Les exemples cliniques montrent de manière impressionnante à quel point les enregistrements sonores peuvent influer sur les peurs et les attentes des patients, mais aussi sur l’échelle des valeurs de l’analyste et sur ses propres expectatives. Celui-ci est alors plus ouvert à un niveau personnel et manifeste une plus grande sensibilité; il est aussi mieux disposé à exprimer ces éléments dans le cadre du discours thérapeutique et à y réfléchir dans le contexte de la situation de transfert et de contre-transfert. D’autre part, des questions d’ordre éthique se posent alors à un niveau fondamental, concernant la relation thérapeutique d’un coté, mais aussi les points auxquels traitement, formation du thérapeute, enseignement et recherche se fécondent mutuellement.
C’est pourquoi la dernière partie de l’ouvrage présente une réflexion sur les aspects éthiques qui jouent un rôle central à différents niveaux: 1) celui de la relation dyadique liant patient et psychothérapeute ; 2) celui de la formation et de la formation permanente, de la supervision en particulier et 3) celui de la recherche et de l’enseignement en psychothérapie.

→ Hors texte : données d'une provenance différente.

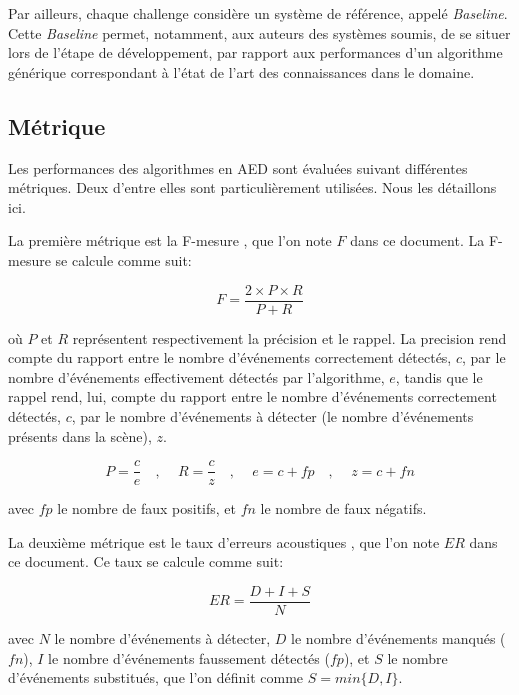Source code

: Par ailleurs, chaque challenge considère un système de référence, appelé \emph{Baseline}. Cette \emph{Baseline} permet, notamment, aux auteurs des systèmes soumis, de se situer lors de l'étape de développement, par rapport aux performances d'un algorithme générique correspondant à l'état de l'art des connaissances dans le domaine.

\subsection{Métrique}
\label{sec:ch6_metriqueAED}

Les performances des algorithmes en AED sont évaluées suivant différentes métriques. Deux d'entre elles sont particulièrement utilisées. Nous les détaillons ici.

La première métrique est la F-mesure \citep{Giannoulis2013database,giannoulis2013detection,Stowell15}, que l'on note $F$ dans ce document. La F-mesure se calcule comme suit:

\begin{equation}
F=\dfrac{2\times P \times R}{P+R}
\end{equation}

où $P$ et $R$ représentent respectivement la précision et le rappel. La precision rend compte du rapport entre le nombre d'événements correctement détectés, $c$, par le nombre d'événements effectivement détectés par l'algorithme, $e$, tandis que le rappel rend, lui, compte du rapport entre le nombre d'événements correctement détectés, $c$, par le nombre d'événements à détecter (le nombre d'événements présents dans la scène), $z$.

\begin{equation}
P=\dfrac{c}{e}  \quad \textrm{, } \quad R=\dfrac{c}{z} \quad \textrm{, } \quad  e=c+fp \quad \textrm{, } \quad  z=c+fn
\end{equation}

avec $fp$ le nombre de faux positifs, et $fn$ le nombre de faux négatifs.

La deuxième métrique est le taux d'erreurs acoustiques \citep{poliner2007discriminative,clear}, que l'on note $ER$ dans ce document. Ce taux se calcule comme suit:

\begin{equation}
ER=\dfrac{D+I+S}{N}
\end{equation}

avec $N$ le nombre d'événements à détecter, $D$ le nombre d'événements manqués ($fn$), $I$ le nombre d'événements faussement détectés ($fp$), et $S$ le nombre d'événements substitués, que l'on définit comme $S=min\lbrace D,I\rbrace$.

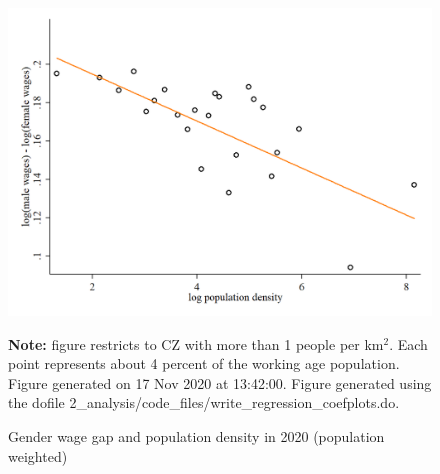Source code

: \begin{figure}[!h]
\centering
\caption{Gender wage gap and population density in 2020 (population weighted)}
\includegraphics[width=1\textwidth]{../2_analysis/output/figures/l_czone_density_2020_w}
\par \begin{minipage}[h]{\textwidth}{\tiny\textbf{Note:} figure restricts to CZ with more than 1 people per km$^2$. Each point represents about 4 percent of the working age population. Figure generated on 17 Nov 2020 at 13:42:00. Figure generated using the dofile 2\_analysis/code\_files/write\_regression\_coefplots.do.}\end{minipage}
\end{figure}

En guise de conclusion nous nous permettons de constater que les premières démarches entreprises par des pionniers il y a déjà plus de cinquante ans ont montré que l’utilisation d’enregistrements sonores apporte un gain important au niveau de la pratique comme à celui de la recherche. Si elle est pratiquée de manière responsable et avec la sensibilité requise, elle permet de fournir plus grande transparence au discours analytique et à la pratique clinique. Elle fournit en outre une possibilité de discerner les énoncés du thérapeute de manière plus complète et moins marquée de préjugés, ce qui permet à celui-ci d’examiner de plus près et de progressivement mieux comprendre les schémas de perception et les modèles épistémologiques qui, implicitement, le guident. Ceci ne devrait pourtant pas nous faire oublier que ni la bande magnétique ni sa transcription ne permettent de saisir toutes les dimensions du dialogue thérapeutique: fantasmes, hypothèses psychodynamiques, systèmes de valeurs, communication et schémas non-verbaux d’interaction ne sont pas enregistrés, alors même qu’ils contribuent beaucoup à l’évolution du processus thérapeutique. Seule l’analyse réflective du vécu direct de la relation thérapeutique permet d’en tirer des éléments fructueux.